(Excerpted data begins)

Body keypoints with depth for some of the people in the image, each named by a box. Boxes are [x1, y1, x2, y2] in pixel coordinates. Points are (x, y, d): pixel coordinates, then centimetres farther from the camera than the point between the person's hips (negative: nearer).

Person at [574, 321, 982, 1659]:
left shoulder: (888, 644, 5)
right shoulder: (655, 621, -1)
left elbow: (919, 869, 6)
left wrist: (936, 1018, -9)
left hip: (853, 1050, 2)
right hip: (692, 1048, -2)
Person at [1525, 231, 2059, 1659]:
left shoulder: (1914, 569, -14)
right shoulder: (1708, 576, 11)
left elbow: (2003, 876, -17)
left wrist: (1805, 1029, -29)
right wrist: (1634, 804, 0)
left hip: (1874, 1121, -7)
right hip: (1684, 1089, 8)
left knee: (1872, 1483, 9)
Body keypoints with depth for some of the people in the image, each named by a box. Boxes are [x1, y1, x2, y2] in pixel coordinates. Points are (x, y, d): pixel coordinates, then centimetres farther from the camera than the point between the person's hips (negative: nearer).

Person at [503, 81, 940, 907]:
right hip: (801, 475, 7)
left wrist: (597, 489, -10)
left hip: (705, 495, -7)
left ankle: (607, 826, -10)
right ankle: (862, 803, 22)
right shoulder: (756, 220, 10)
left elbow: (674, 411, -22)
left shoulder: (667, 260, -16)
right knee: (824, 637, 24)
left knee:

(Excerpted data ends)

Task directions.
Rewrite all of the data above as a JSON list of strings, with one string per line and blank lines omitted.

Task response.
[
  "Body keypoints with depth for some of the people in the image, each named by a box. Boxes are [x1, y1, x2, y2] in pixel coordinates. Points are (x, y, d): pixel coordinates, then centimetres farther from the camera than the point between the person's hips (negative: nearer).",
  "Person at [574, 321, 982, 1659]:",
  "left shoulder: (888, 644, 5)",
  "right shoulder: (655, 621, -1)",
  "left elbow: (919, 869, 6)",
  "left wrist: (936, 1018, -9)",
  "left hip: (853, 1050, 2)",
  "right hip: (692, 1048, -2)",
  "Person at [1525, 231, 2059, 1659]:",
  "left shoulder: (1914, 569, -14)",
  "right shoulder: (1708, 576, 11)",
  "left elbow: (2003, 876, -17)",
  "left wrist: (1805, 1029, -29)",
  "right wrist: (1634, 804, 0)",
  "left hip: (1874, 1121, -7)",
  "right hip: (1684, 1089, 8)",
  "left knee: (1872, 1483, 9)",
  "Body keypoints with depth for some of the people in the image, each named by a box. Boxes are [x1, y1, x2, y2] in pixel coordinates. Points are (x, y, d): pixel coordinates, then centimetres farther from the camera than the point between the person's hips (negative: nearer).",
  "Person at [503, 81, 940, 907]:",
  "right hip: (801, 475, 7)",
  "left wrist: (597, 489, -10)",
  "left hip: (705, 495, -7)",
  "left ankle: (607, 826, -10)",
  "right ankle: (862, 803, 22)",
  "right shoulder: (756, 220, 10)",
  "left elbow: (674, 411, -22)",
  "left shoulder: (667, 260, -16)",
  "right knee: (824, 637, 24)",
  "left knee:"
]